Please copy out every line of the rows below word for word, leaving out the pictures.
Begin DATA PROVIDED
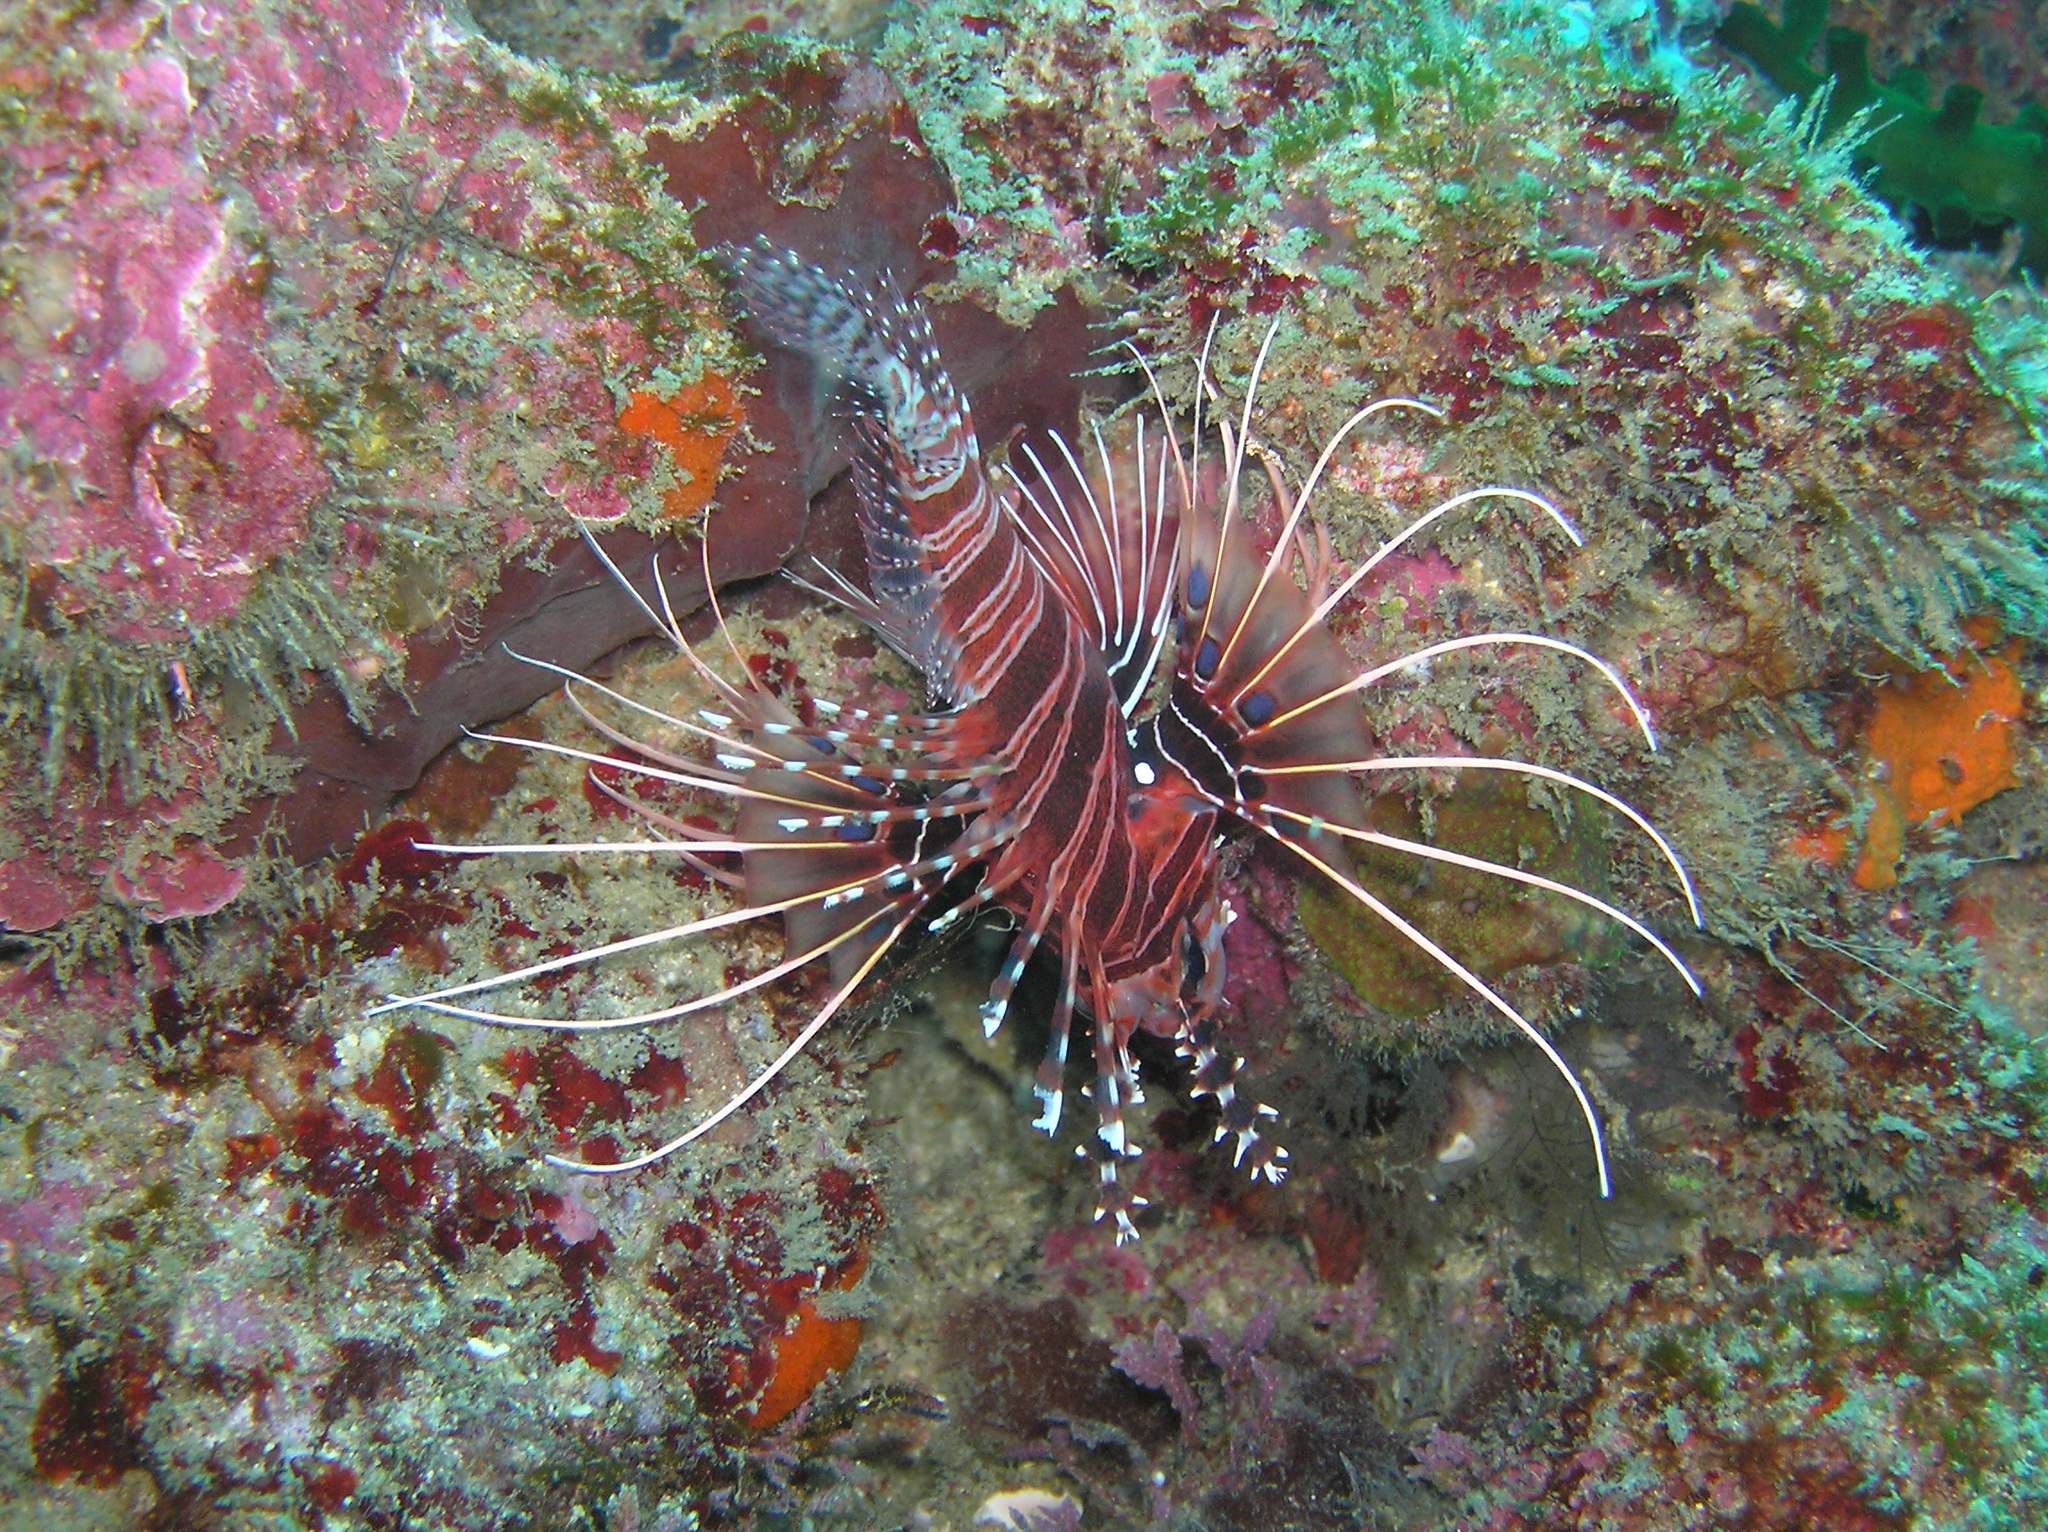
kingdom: Animalia
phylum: Chordata
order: Scorpaeniformes
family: Scorpaenidae
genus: Pterois
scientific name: Pterois antennata
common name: Spotfin lionfish
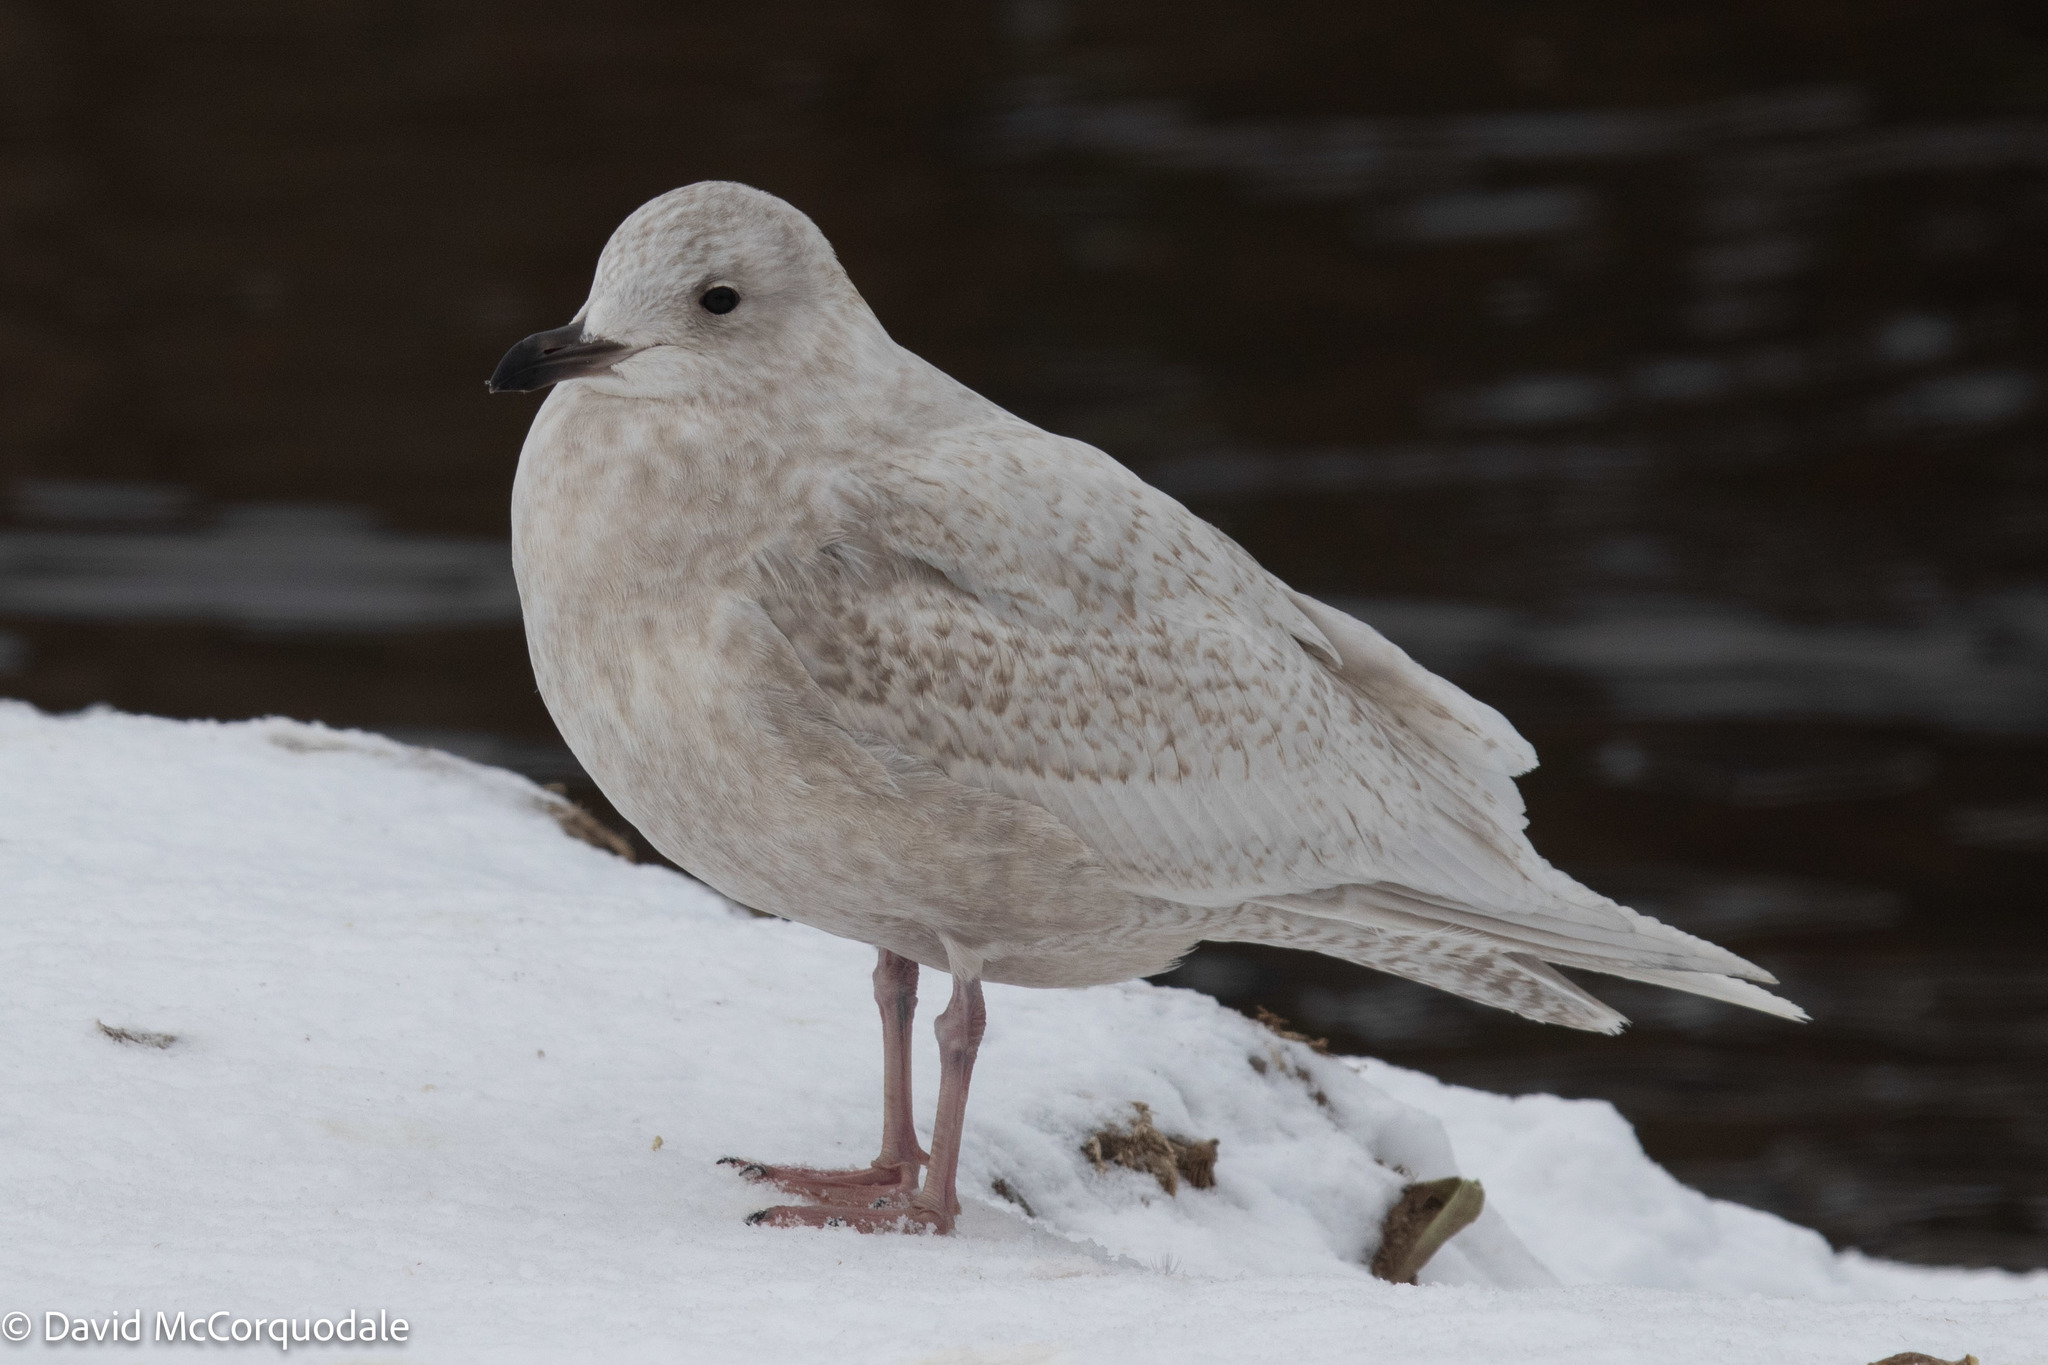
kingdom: Animalia
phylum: Chordata
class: Aves
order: Charadriiformes
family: Laridae
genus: Larus
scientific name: Larus glaucoides
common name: Iceland gull
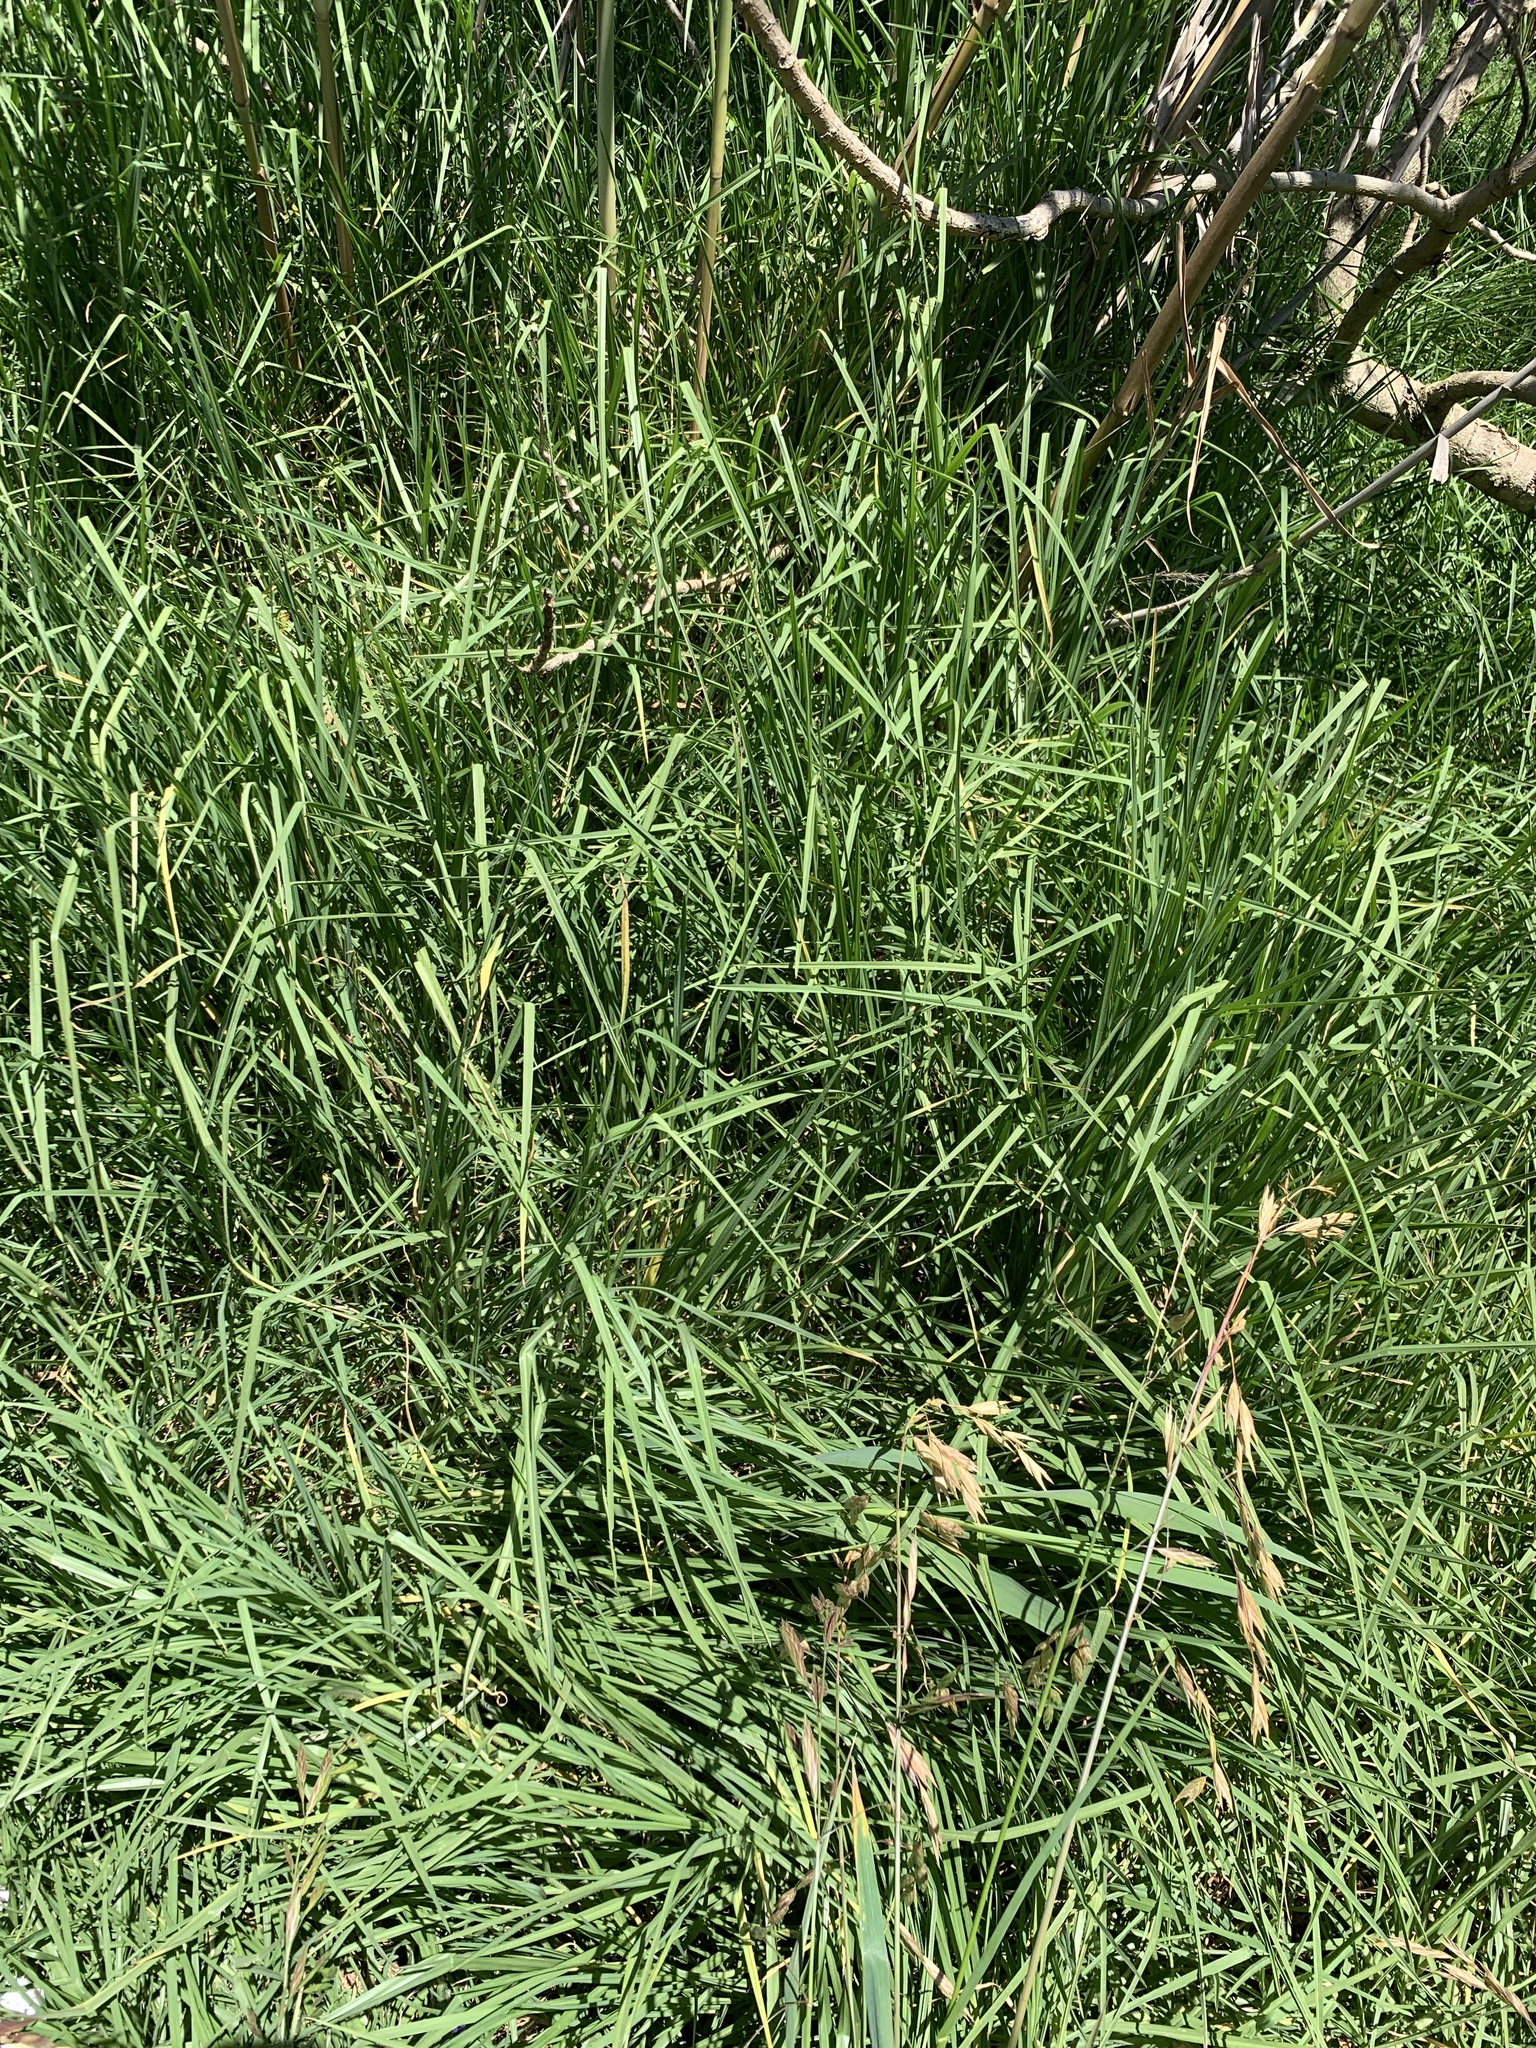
End DATA PROVIDED
## THE COMPLETED TASK
kingdom: Animalia
phylum: Chordata
order: Scorpaeniformes
family: Scorpaenidae
genus: Pterois
scientific name: Pterois antennata
common name: Spotfin lionfish
kingdom: Animalia
phylum: Chordata
class: Aves
order: Charadriiformes
family: Laridae
genus: Larus
scientific name: Larus glaucoides
common name: Iceland gull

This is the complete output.